本文 |

□ □ □ □ □ □ □

本年度(2018年)のノーベル医学生理学賞を受賞した本庶佑(ほんじょたすく)さんは、NHKのインタビューで、受賞にむすびついた信念として、つぎのようなことを述べられた。
「教科書がすべて正しかったら、科学の進歩はないわけで、教科書に書かれてあることが間違っていることはたくさんある。(安本注:旧石器捏造事件)
人が言っていることや、教科書に書いてあることをすべて信じてはいけない。」

これは、可能なかぎり、自分で検証することの大事さをのべているものとみられる。
現データなどの出所をしめすこと。

・山本一成(将棋プログラム「ボナンザ」作者『人工知能はどのように「名人」を超えたのか?』(ダイヤモンド社2017年刊)
「エミ゛レートとは、「主観や価値判断を加えずに物事を推測する」という意味だと理解してください。この説明だとちょっとわかりにくいかもしれませんが、たとえば「1」が2つあったときに

1+1=2
1-1=0
1×1=1
1÷1=1

となることを計算していくのは、主観や価値判断を加えずに物事を推測しているといえますよね。これと同様に、現在の状況が今後どう変わるかを機械的に推測することをエミュレートすると言うのです。」

データをして語らせる。主観的判断や「解釈」の余地をできるだけすくなくする。

・V.M.ショーンベルガー&K.クエキ著『ビッグデータの正体』(講談社、2013年刊)
「ビッグデータは大変革の始まりを告げるものだ。望遠鏡の登場によって宇宙に対する認識が深まり、顕微鏡の発明によって細菌への理解が進んだように、厖大なデータを収集・分析する新技術のおかげで、これまでとはまったく思いもつかぬ方法で世の中を捉えられるようになる。」
「個人への効果はとてつもなく大きいはずだ。確率や相関関係が重視される世の中では、専門知識の重みが薄れる。専門家が不要になるわけではないが、これからはデータが紡ぎだす。ご託宣々との知恵比べになる。」

「『データによる物事の判断は、人間の判断を補完し、ときに上回ることもある』。これがビッグデータの最大の衝撃だろう。そのような形が普通になれば、統計学者やデータアナリストはともかく、それ以外の分野のエキスパートは輝きを失うはずだ。」

□ □ □ □ □ □ □

記録資料 |

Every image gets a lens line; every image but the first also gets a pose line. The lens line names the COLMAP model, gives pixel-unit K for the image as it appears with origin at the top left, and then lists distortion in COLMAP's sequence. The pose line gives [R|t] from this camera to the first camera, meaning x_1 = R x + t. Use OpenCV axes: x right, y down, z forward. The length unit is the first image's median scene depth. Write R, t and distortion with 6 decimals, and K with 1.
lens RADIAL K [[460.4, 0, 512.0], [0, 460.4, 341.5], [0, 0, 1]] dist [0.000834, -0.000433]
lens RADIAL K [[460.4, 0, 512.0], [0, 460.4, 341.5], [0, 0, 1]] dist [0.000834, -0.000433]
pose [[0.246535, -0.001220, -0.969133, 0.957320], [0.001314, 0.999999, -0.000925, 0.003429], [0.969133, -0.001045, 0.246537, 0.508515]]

□ □ □ □ □ □ □

課題の指示 |
本文のうち「本年度(2018年)のノーベ」を含む語句から「これは、可能なかぎり、自分で検証することの大事さをのべているものとみられる。」までの部分を、「科学の進歩」を「学問の進歩」に置き換えて書き直してください。 資料は参照しなくてかまいません。

解答 |
本年度(2018年)のノーベル医学生理学賞を受賞した本庶佑(ほんじょたすく)さんは、NHKのインタビューで、受賞にむすびついた信念として、つぎのようなことを述べられた。
「教科書がすべて正しかったら、学問の進歩はないわけで、教科書に書かれてあることが間違っていることはたくさんある。(安本注:旧石器捏造事件)
人が言っていることや、教科書に書いてあることをすべて信じてはいけない。」

これは、可能なかぎり、自分で検証することの大事さをのべているものとみられる。